*Work request*: Once the line containing "M 1371,368 L 1488,0" is found in the records below, return it and each following line exactly, up to and including the line containing "<!-- major -->", and nothing else.

Data for this task START

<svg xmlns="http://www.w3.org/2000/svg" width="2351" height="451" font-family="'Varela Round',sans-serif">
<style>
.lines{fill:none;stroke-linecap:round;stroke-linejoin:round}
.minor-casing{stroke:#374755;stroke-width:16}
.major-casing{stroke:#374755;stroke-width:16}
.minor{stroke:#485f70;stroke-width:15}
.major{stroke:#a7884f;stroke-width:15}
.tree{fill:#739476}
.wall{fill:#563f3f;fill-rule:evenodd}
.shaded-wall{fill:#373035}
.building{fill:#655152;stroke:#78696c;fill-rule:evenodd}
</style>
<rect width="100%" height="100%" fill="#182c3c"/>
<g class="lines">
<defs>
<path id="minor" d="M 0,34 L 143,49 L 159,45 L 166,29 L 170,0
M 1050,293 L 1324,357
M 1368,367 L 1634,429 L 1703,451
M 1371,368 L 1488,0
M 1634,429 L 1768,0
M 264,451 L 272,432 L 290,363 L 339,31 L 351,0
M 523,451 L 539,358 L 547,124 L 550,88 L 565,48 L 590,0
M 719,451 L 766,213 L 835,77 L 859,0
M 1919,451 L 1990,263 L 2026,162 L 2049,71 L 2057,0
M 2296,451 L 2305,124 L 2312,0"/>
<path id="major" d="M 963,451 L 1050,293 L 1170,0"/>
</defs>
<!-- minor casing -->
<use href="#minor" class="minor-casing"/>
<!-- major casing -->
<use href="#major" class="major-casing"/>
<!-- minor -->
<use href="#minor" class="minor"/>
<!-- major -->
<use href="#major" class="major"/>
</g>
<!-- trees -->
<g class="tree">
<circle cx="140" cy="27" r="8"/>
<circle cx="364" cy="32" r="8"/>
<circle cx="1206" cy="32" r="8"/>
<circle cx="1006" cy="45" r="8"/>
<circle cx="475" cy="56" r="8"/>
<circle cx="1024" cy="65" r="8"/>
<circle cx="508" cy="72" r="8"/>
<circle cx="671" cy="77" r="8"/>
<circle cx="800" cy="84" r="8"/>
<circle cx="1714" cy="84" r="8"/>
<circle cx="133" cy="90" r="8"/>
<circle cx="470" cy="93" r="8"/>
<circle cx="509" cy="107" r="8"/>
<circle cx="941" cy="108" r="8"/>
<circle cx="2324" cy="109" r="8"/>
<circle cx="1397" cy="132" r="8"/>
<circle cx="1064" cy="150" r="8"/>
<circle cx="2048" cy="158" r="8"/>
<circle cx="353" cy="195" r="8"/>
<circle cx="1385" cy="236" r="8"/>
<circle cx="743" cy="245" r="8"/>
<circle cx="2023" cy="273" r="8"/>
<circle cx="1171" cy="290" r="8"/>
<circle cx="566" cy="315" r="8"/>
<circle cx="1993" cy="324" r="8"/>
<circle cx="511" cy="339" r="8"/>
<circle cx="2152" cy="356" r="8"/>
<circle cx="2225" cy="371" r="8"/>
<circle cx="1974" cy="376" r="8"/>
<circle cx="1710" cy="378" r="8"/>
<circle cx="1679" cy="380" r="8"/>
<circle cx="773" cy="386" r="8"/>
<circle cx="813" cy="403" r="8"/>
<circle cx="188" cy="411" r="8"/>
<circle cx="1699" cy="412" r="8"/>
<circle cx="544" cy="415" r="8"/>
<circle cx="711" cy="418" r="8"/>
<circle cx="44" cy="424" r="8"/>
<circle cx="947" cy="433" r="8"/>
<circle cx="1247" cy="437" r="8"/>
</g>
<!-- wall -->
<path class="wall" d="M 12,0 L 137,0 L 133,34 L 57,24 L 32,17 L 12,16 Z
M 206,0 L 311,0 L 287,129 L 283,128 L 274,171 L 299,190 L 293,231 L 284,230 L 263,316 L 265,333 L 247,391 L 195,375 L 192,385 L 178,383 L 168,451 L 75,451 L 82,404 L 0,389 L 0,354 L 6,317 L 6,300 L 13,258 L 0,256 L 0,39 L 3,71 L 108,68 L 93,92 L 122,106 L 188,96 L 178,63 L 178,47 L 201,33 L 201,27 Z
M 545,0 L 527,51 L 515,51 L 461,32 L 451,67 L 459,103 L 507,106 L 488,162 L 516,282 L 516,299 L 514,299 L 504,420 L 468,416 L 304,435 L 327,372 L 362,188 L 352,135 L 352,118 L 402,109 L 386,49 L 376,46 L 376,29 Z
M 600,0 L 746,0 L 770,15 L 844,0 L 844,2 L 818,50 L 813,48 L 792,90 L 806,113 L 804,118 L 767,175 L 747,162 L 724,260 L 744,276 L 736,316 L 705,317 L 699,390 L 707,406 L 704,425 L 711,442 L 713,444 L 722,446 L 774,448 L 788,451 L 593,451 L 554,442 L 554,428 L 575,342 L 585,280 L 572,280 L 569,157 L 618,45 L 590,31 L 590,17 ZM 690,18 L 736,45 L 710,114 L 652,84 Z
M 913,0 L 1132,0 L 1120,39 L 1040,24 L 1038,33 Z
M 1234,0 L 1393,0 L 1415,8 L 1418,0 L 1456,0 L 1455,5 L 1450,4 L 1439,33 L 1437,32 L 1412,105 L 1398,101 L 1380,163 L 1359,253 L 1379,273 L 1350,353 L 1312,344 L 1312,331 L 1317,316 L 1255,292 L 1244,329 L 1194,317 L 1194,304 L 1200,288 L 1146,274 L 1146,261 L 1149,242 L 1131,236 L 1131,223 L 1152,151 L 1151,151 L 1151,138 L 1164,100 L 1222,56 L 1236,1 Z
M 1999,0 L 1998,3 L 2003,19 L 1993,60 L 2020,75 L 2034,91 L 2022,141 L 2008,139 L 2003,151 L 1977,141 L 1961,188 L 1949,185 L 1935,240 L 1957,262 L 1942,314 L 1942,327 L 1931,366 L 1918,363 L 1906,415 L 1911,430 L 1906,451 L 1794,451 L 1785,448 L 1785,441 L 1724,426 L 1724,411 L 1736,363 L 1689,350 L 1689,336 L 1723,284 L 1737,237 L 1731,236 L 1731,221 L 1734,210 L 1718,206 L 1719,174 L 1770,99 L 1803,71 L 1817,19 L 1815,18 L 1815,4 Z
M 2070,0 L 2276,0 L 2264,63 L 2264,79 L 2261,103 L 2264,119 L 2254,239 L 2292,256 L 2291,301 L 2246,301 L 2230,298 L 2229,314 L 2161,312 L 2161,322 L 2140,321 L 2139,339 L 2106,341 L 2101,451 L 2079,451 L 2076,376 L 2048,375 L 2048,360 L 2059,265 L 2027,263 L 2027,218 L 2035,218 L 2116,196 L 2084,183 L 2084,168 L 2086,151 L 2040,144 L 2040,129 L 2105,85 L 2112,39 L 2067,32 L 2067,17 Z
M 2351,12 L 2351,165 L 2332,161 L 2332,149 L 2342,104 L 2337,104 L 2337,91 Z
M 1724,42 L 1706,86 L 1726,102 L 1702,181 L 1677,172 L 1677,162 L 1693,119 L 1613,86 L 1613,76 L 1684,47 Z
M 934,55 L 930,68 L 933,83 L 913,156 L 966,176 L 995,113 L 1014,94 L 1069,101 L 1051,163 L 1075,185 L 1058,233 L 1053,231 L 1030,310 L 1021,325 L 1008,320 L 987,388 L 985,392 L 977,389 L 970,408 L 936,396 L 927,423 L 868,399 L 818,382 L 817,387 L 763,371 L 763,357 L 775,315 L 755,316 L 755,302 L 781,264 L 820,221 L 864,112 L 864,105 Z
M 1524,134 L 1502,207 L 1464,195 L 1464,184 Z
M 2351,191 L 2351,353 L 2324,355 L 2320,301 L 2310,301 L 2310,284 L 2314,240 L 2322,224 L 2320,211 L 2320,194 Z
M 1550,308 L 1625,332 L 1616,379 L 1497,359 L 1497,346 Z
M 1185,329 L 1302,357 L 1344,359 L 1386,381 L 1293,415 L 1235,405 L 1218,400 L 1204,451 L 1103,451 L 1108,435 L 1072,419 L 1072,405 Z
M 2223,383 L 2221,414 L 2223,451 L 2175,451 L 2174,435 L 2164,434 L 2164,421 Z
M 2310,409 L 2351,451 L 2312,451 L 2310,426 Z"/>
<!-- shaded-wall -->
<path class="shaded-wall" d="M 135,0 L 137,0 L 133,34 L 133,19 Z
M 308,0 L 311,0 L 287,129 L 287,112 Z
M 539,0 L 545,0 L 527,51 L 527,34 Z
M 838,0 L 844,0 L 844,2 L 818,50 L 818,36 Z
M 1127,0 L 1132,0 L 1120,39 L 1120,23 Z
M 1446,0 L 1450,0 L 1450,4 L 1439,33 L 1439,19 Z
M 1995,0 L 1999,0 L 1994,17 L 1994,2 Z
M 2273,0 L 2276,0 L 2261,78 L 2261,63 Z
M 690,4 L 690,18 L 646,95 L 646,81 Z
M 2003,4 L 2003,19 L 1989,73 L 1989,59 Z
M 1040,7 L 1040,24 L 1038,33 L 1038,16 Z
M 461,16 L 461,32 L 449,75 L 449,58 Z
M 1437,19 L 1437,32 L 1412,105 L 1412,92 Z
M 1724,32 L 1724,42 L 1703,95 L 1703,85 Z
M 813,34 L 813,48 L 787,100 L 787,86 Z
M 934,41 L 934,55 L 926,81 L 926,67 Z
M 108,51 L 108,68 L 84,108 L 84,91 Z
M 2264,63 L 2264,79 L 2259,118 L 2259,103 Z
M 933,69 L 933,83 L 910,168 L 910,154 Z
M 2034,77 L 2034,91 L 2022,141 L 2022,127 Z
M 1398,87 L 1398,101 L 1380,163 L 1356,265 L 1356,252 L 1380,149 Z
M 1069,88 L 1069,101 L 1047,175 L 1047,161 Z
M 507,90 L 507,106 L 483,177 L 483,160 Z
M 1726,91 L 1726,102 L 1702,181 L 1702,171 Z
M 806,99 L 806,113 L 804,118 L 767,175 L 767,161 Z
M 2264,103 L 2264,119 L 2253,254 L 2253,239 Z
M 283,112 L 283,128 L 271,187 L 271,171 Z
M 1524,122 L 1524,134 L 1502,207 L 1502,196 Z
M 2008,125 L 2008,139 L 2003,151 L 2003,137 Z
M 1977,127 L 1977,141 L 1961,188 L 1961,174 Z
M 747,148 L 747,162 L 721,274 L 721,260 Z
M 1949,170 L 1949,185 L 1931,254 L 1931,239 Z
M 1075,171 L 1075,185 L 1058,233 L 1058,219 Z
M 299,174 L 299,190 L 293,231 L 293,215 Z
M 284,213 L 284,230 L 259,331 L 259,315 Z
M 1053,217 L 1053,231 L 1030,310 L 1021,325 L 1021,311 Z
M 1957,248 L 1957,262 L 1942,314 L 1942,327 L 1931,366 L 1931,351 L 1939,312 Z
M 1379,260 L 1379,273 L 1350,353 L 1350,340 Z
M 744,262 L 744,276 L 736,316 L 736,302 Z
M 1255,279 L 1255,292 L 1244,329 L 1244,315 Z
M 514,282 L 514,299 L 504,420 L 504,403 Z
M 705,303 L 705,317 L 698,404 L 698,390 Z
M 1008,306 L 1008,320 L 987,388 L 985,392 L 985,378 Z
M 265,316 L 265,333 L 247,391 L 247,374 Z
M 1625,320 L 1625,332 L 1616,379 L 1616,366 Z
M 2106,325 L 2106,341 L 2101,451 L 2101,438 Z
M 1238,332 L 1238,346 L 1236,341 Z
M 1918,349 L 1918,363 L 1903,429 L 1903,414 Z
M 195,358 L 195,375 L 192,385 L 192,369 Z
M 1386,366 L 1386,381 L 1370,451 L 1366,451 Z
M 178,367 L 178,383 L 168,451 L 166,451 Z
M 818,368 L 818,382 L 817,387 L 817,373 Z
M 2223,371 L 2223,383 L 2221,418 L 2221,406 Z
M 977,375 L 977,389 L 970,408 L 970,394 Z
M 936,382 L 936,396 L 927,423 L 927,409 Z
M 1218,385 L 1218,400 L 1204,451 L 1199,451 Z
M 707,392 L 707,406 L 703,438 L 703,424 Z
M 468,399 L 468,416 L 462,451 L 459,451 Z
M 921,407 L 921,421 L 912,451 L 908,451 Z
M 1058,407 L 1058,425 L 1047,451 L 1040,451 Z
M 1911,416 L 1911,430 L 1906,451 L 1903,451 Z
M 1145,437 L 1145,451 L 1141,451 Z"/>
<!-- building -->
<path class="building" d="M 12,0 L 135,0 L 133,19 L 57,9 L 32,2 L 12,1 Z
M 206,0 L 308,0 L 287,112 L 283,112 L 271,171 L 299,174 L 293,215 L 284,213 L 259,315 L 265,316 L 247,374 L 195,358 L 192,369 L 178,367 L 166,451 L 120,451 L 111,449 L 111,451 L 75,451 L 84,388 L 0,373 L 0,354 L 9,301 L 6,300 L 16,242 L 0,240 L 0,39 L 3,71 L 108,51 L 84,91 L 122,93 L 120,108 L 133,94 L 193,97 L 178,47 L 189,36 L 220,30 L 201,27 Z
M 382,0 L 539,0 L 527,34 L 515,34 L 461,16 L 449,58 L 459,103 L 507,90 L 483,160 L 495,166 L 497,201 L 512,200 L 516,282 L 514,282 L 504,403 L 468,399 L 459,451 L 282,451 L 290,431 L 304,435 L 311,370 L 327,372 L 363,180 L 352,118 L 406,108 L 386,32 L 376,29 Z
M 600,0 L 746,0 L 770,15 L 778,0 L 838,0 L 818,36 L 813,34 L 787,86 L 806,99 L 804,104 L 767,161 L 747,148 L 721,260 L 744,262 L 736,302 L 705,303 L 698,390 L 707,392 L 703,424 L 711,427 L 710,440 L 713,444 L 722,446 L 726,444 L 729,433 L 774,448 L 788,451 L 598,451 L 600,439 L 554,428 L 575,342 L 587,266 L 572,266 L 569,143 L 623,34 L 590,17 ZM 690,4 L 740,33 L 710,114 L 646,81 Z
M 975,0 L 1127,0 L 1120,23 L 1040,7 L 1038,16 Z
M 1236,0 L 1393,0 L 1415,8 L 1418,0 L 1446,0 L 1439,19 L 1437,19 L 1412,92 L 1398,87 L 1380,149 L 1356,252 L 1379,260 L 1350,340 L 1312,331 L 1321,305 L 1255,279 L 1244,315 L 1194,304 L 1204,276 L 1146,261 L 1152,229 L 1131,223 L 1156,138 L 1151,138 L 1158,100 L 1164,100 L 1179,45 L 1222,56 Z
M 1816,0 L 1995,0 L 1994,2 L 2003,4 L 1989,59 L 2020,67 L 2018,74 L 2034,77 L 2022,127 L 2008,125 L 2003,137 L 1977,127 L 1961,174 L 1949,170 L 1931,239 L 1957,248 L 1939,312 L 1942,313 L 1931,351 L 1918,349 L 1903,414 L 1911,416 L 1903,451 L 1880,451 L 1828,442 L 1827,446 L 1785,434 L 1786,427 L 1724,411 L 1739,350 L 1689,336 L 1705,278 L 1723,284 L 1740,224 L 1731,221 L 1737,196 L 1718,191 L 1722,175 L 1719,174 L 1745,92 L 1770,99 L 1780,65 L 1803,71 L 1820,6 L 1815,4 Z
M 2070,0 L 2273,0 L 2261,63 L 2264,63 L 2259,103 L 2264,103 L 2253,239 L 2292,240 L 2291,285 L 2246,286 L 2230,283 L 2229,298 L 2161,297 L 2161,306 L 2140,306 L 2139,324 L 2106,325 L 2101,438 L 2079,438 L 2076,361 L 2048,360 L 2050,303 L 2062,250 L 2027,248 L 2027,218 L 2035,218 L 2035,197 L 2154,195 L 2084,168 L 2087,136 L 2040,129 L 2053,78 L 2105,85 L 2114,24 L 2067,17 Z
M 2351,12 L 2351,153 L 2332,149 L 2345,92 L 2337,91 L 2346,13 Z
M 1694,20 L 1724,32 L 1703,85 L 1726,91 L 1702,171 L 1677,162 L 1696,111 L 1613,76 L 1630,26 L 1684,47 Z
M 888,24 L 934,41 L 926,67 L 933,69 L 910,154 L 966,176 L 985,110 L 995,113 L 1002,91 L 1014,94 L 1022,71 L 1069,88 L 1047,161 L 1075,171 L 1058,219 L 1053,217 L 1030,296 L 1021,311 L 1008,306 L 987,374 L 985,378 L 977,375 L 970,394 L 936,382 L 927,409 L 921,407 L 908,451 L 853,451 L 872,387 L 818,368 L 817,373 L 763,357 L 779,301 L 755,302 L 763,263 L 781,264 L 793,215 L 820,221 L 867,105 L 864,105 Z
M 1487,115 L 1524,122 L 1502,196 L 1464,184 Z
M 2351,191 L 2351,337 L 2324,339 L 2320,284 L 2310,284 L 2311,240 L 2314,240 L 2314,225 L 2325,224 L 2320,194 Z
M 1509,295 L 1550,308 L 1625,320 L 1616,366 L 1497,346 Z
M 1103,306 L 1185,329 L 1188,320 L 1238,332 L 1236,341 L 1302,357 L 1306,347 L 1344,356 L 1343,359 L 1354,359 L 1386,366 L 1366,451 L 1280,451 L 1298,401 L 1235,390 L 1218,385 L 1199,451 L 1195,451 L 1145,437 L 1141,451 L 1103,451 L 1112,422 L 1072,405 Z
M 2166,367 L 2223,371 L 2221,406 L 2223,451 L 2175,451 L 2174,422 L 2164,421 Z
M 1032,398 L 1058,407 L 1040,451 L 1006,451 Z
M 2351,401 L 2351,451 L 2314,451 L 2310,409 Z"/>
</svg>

Data for this task END

*Your response*:
M 1371,368 L 1488,0
M 1634,429 L 1768,0
M 264,451 L 272,432 L 290,363 L 339,31 L 351,0
M 523,451 L 539,358 L 547,124 L 550,88 L 565,48 L 590,0
M 719,451 L 766,213 L 835,77 L 859,0
M 1919,451 L 1990,263 L 2026,162 L 2049,71 L 2057,0
M 2296,451 L 2305,124 L 2312,0"/>
<path id="major" d="M 963,451 L 1050,293 L 1170,0"/>
</defs>
<!-- minor casing -->
<use href="#minor" class="minor-casing"/>
<!-- major casing -->
<use href="#major" class="major-casing"/>
<!-- minor -->
<use href="#minor" class="minor"/>
<!-- major -->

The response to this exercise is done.